Centre for Software Reliability

Staff Profile

Professor John Fitzgerald

Head of the School of Computing

Background

John Fitzgerald is a specialist in rigorous model-based design techniques for the design of cyber-physical systems and systems-of-systems. He studied formal proof (PhD, Manchester Univ.), before joining Newcastle University, where he worked on design techniques for avionic systems with British Aerospace in the 1990s. He went on to study the potential for industrial application of formal modelling as a SERC Fellow and later as a Lecturer at Newcastle. He established the design and validation team at Transitive, a successful SME in the embedded processor market, before returning to the University in 2003.  

He was the School's academic lead on the design of the Urban Sciences Building - the first major university building at Newcastle Helix and the home for all our research and teaching activities since autumn 2017. Prior to that, he served as the School's Director of Research (to 2015) and Deputy Head of the School. Since August 2017, he has been Head of the School. 

John recently served for over a decade as Chair of FME, the main European body bringing together researchers and practitioners in rigorous methods of systems development. He is a Fellow of the BCS, a member of the UK Computing Research Committee (UKCRC),  EPSRC College, the ACM, IEEE and INCOSE. He serves on the boards of Dynamo North East and the International Centre for Connected Construction (IC3).

Research

In my research, I develop model-based methods and tools to help in the design of particularly challenging types of product, especially systems that require collaboration between engineering teams of differing backgrounds and disciplines.

My group here in Newcastle undertakes groundbreaking research into co-modelling and co-simulation in the design of trustworthy embedded and cyber-physical systems (in the DESTECS project and in the EPSRC platform grants on Trustworthy Ambient Systems). Our work in the Deploy project concentrated on achieving and demonstrating dependability through the deployment of formal methods in four industry sectors. In 2011-2014 I led the international COMPASS project, developing technology for engineering complex "Systems-of-Systems" that are built from pre-existing systems that might never have been designed with collaboration in mind. These strands of work come together in the work that I now lead on multi-modelling methods in the INTO-CPS project. 

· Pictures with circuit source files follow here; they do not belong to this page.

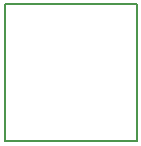
<source format=gm1>
G04*
G04 #@! TF.GenerationSoftware,Altium Limited,Altium Designer,19.1.8 (144)*
G04*
G04 Layer_Color=16711935*
%FSLAX25Y25*%
%MOIN*%
G70*
G01*
G75*
%ADD10C,0.00787*%
D10*
X0Y45669D02*
X44094D01*
Y0D02*
Y45669D01*
X0Y0D02*
X44094D01*
X0D02*
Y45669D01*
M02*

</source>
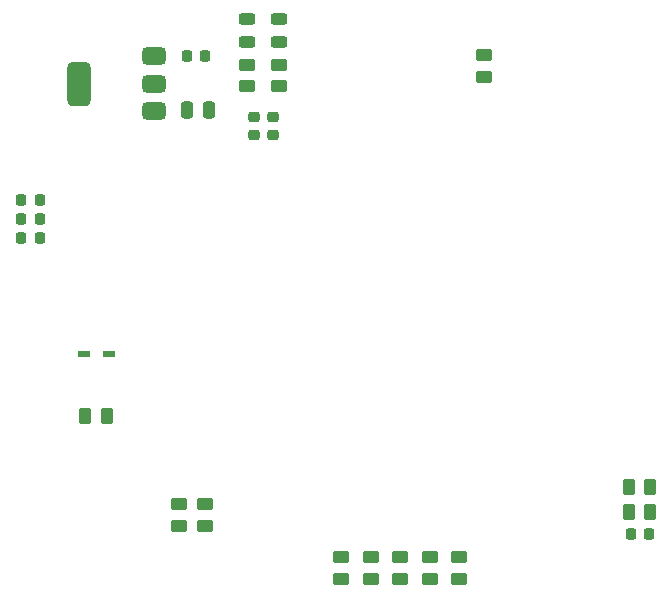
<source format=gbr>
%TF.GenerationSoftware,KiCad,Pcbnew,9.0.4*%
%TF.CreationDate,2025-09-01T15:43:59+02:00*%
%TF.ProjectId,Cours_Univ_2025_v1,436f7572-735f-4556-9e69-765f32303235,rev?*%
%TF.SameCoordinates,PX2faf080PY632ea00*%
%TF.FileFunction,Paste,Bot*%
%TF.FilePolarity,Positive*%
%FSLAX46Y46*%
G04 Gerber Fmt 4.6, Leading zero omitted, Abs format (unit mm)*
G04 Created by KiCad (PCBNEW 9.0.4) date 2025-09-01 15:43:59*
%MOMM*%
%LPD*%
G01*
G04 APERTURE LIST*
G04 Aperture macros list*
%AMRoundRect*
0 Rectangle with rounded corners*
0 $1 Rounding radius*
0 $2 $3 $4 $5 $6 $7 $8 $9 X,Y pos of 4 corners*
0 Add a 4 corners polygon primitive as box body*
4,1,4,$2,$3,$4,$5,$6,$7,$8,$9,$2,$3,0*
0 Add four circle primitives for the rounded corners*
1,1,$1+$1,$2,$3*
1,1,$1+$1,$4,$5*
1,1,$1+$1,$6,$7*
1,1,$1+$1,$8,$9*
0 Add four rect primitives between the rounded corners*
20,1,$1+$1,$2,$3,$4,$5,0*
20,1,$1+$1,$4,$5,$6,$7,0*
20,1,$1+$1,$6,$7,$8,$9,0*
20,1,$1+$1,$8,$9,$2,$3,0*%
G04 Aperture macros list end*
%ADD10R,1.000000X0.600000*%
%ADD11RoundRect,0.225000X-0.225000X-0.250000X0.225000X-0.250000X0.225000X0.250000X-0.225000X0.250000X0*%
%ADD12RoundRect,0.250000X-0.450000X0.262500X-0.450000X-0.262500X0.450000X-0.262500X0.450000X0.262500X0*%
%ADD13RoundRect,0.250000X0.450000X-0.262500X0.450000X0.262500X-0.450000X0.262500X-0.450000X-0.262500X0*%
%ADD14RoundRect,0.250000X0.262500X0.450000X-0.262500X0.450000X-0.262500X-0.450000X0.262500X-0.450000X0*%
%ADD15RoundRect,0.225000X0.225000X0.250000X-0.225000X0.250000X-0.225000X-0.250000X0.225000X-0.250000X0*%
%ADD16RoundRect,0.250000X-0.250000X-0.475000X0.250000X-0.475000X0.250000X0.475000X-0.250000X0.475000X0*%
%ADD17RoundRect,0.225000X-0.250000X0.225000X-0.250000X-0.225000X0.250000X-0.225000X0.250000X0.225000X0*%
%ADD18RoundRect,0.250000X-0.262500X-0.450000X0.262500X-0.450000X0.262500X0.450000X-0.262500X0.450000X0*%
%ADD19RoundRect,0.243750X0.456250X-0.243750X0.456250X0.243750X-0.456250X0.243750X-0.456250X-0.243750X0*%
%ADD20RoundRect,0.375000X0.625000X0.375000X-0.625000X0.375000X-0.625000X-0.375000X0.625000X-0.375000X0*%
%ADD21RoundRect,0.500000X0.500000X1.400000X-0.500000X1.400000X-0.500000X-1.400000X0.500000X-1.400000X0*%
G04 APERTURE END LIST*
D10*
%TO.C,D2*%
X10250000Y24150000D03*
X12350000Y24150000D03*
%TD*%
D11*
%TO.C,C8*%
X4925000Y35550000D03*
X6475000Y35550000D03*
%TD*%
D12*
%TO.C,R4*%
X39500000Y6912500D03*
X39500000Y5087500D03*
%TD*%
%TO.C,R5*%
X42000000Y6912500D03*
X42000000Y5087500D03*
%TD*%
%TO.C,R6*%
X34500000Y6912500D03*
X34500000Y5087500D03*
%TD*%
D13*
%TO.C,R7*%
X20500000Y9587500D03*
X20500000Y11412500D03*
%TD*%
%TO.C,R8*%
X18290000Y9577500D03*
X18290000Y11402500D03*
%TD*%
D12*
%TO.C,R9*%
X32000000Y6912500D03*
X32000000Y5087500D03*
%TD*%
%TO.C,R10*%
X37000000Y6912500D03*
X37000000Y5087500D03*
%TD*%
D14*
%TO.C,R11*%
X12162500Y18900000D03*
X10337500Y18900000D03*
%TD*%
D13*
%TO.C,R14*%
X44100000Y47587500D03*
X44100000Y49412500D03*
%TD*%
D15*
%TO.C,C4*%
X20475000Y49300000D03*
X18925000Y49300000D03*
%TD*%
%TO.C,C14*%
X58100000Y8900000D03*
X56550000Y8900000D03*
%TD*%
D14*
%TO.C,R13*%
X58162500Y12810000D03*
X56337500Y12810000D03*
%TD*%
D16*
%TO.C,C5*%
X18950000Y44800000D03*
X20850000Y44800000D03*
%TD*%
D17*
%TO.C,C12*%
X26250000Y44175000D03*
X26250000Y42625000D03*
%TD*%
%TO.C,C13*%
X24650000Y44175000D03*
X24650000Y42625000D03*
%TD*%
D11*
%TO.C,C6*%
X4925000Y33950000D03*
X6475000Y33950000D03*
%TD*%
%TO.C,C7*%
X4925000Y37150000D03*
X6475000Y37150000D03*
%TD*%
D18*
%TO.C,R12*%
X56337500Y10750000D03*
X58162500Y10750000D03*
%TD*%
D12*
%TO.C,R16*%
X24000000Y48612500D03*
X24000000Y46787500D03*
%TD*%
D19*
%TO.C,D3*%
X26700000Y50562500D03*
X26700000Y52437500D03*
%TD*%
D12*
%TO.C,R15*%
X26700000Y48612500D03*
X26700000Y46787500D03*
%TD*%
D20*
%TO.C,U3*%
X16150000Y49300000D03*
X16150000Y47000000D03*
X16150000Y44700000D03*
D21*
X9850000Y47000000D03*
%TD*%
D19*
%TO.C,D4*%
X24000000Y50562500D03*
X24000000Y52437500D03*
%TD*%
M02*

</source>
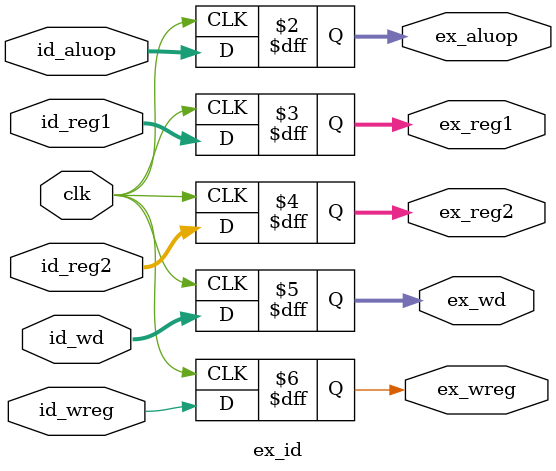
<source format=v>
`timescale 1ns / 1ps


module ex_id(
    input wire[31:0] id_aluop,
    input wire[31:0] id_reg1,
    input wire[31:0] id_reg2,
    input wire[4:0] id_wd,
    input wire id_wreg,
    input wire clk,
    output reg[31:0] ex_aluop,
    output reg[31:0] ex_reg1,
    output reg[31:0] ex_reg2,
    output reg[4:0] ex_wd,
    output reg ex_wreg
    );

    always@(posedge clk)begin
        ex_aluop<=id_aluop;
        ex_reg1<=id_reg1;
        ex_reg2<=id_reg2;
        ex_wd<=id_wd;
        ex_wreg<=id_wreg;
    end


endmodule

</source>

The impact of my group's research has been felt in the development of model-based engineering methods that have been successfully applied in areas as diverse as firmware design and options trading. We play a leading role in one of the first EU Horizon 2020 Innovation Actions, CPSELabs, and more recently HUBCAP, in which we provide funding and support to small amd mdedium-sized businesses wanting to innovate with model-based design technology for cyber-physical systems. 

Our team played a key role in two EU Horizon 2020 Support Actions in the area of Cyber-Physical Systems. In TAMS4CPS we  a research agenda for Transatlantic cooperation on modelling and simulation for CPSs, while in Road2CPS developed roadmaps, constituencies of interest and mechanisms to multiply the impact of CPS research. 


Teaching

Postgraduate Teaching

Many of the most influential projects and products today are not solely mechanical, physical, electrical or electronic but are developed by multidisciplinary teams - often with digital and computing skills adding much of the value. In spite of this, there's a shortage of graduates who are expert in depth in one dicipline but who also have the skills to work successfully in such teams in the future. We've created an MSc programme in Smart Systems Engineering that welcomes professionals and graduates in engineering or computing, and offers the opportunity study the new generation of systems that are  resilient, distributed, mobile and smart, and - crucially - understand the tools, methods and skills that are needed to create and maintain them. in the 2021/22 year, I'll be teaching on the Group Project and Research module as part of this programme. 

    Some years ago, I founded MSc programme in security and resilience, which is now our MSc in Cybersecurity.

    Undergraduate Teaching In 2021/22, I'll be leading a new Stage 3 undergraduate module on Research methods and Project Skills, taken by all our undergraduate computer scientists.